* _Excerpted passage_:
Repository layout

If you created your repository from the showyourwork template, it should have the following overall layout:

Click on each of the files or folders in the directory tree above to read more about them.

The .github/workflows/showyourwork.yml file

This is the configuration file for the workflow that builds your article on GitHub Actions. It instructs GitHub Actions to build the article every time a commit is pushed to the remote:


The workflow tells GitHub to checkout the repository:

- name: Checkout
  uses: actions/checkout@v2
    fetch-depth: 0
    submodules: recursive

and run the custom showyourwork-action to build the article:

- name: Build the article PDF
  id: build
  uses: ./showyourwork/showyourwork-action

You can add other steps to this workflow or configure the action settings (see The showyourwork GitHub action), but most users shouldn’t have to tweak this file. Check out the GitHub documentation for more information on configuring workflows.

The showyourwork submodule

This is a Git submodule that contains the showyourwork workflow, which manages the entire build process for your article. You should not edit this submodule directly. However, you can update it to the latest version of showyourwork by running

git submodule update --remote

in the top level of your repository, or switch to a specific version of the workflow (say v0.1.0) by running

pushd showyourwork
git fetch --all --tags
git checkout tags/v0.1.0

again in the top level of your repository. Make sure to push your changes to the remote afterwards. Check out Updating showyourwork for more information.

* _Directions_: Output the stretch of the repository layout text from "again in the" through "for more information.", word for word. Answer using only the repository layout text above.

* _Dataset extract_:
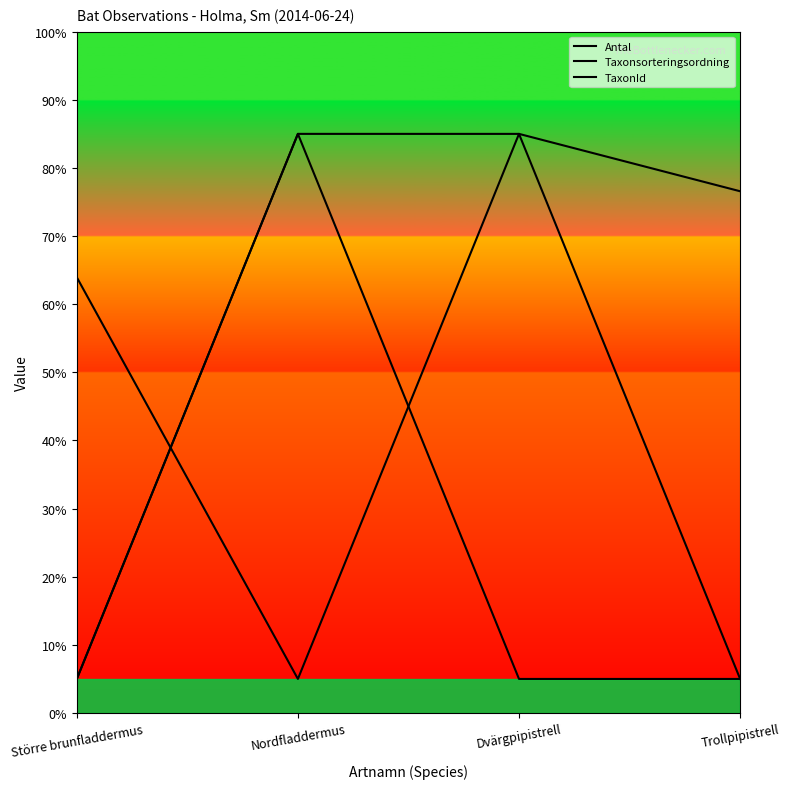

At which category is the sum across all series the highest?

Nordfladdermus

--

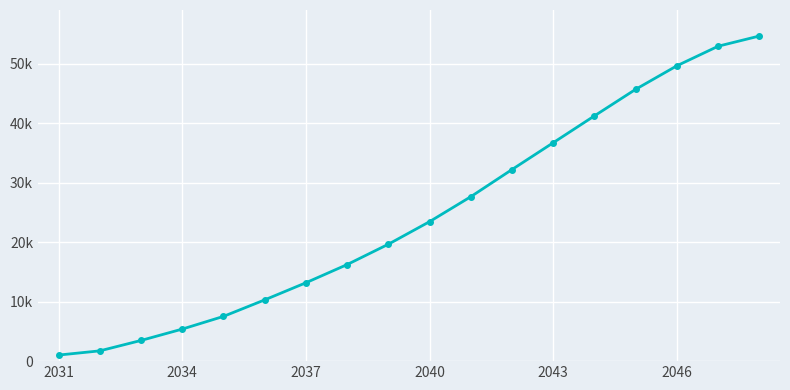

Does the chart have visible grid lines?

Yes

* _Written answer_:
again in the top level of your repository. Make sure to push your changes to the remote afterwards. Check out Updating showyourwork for more information.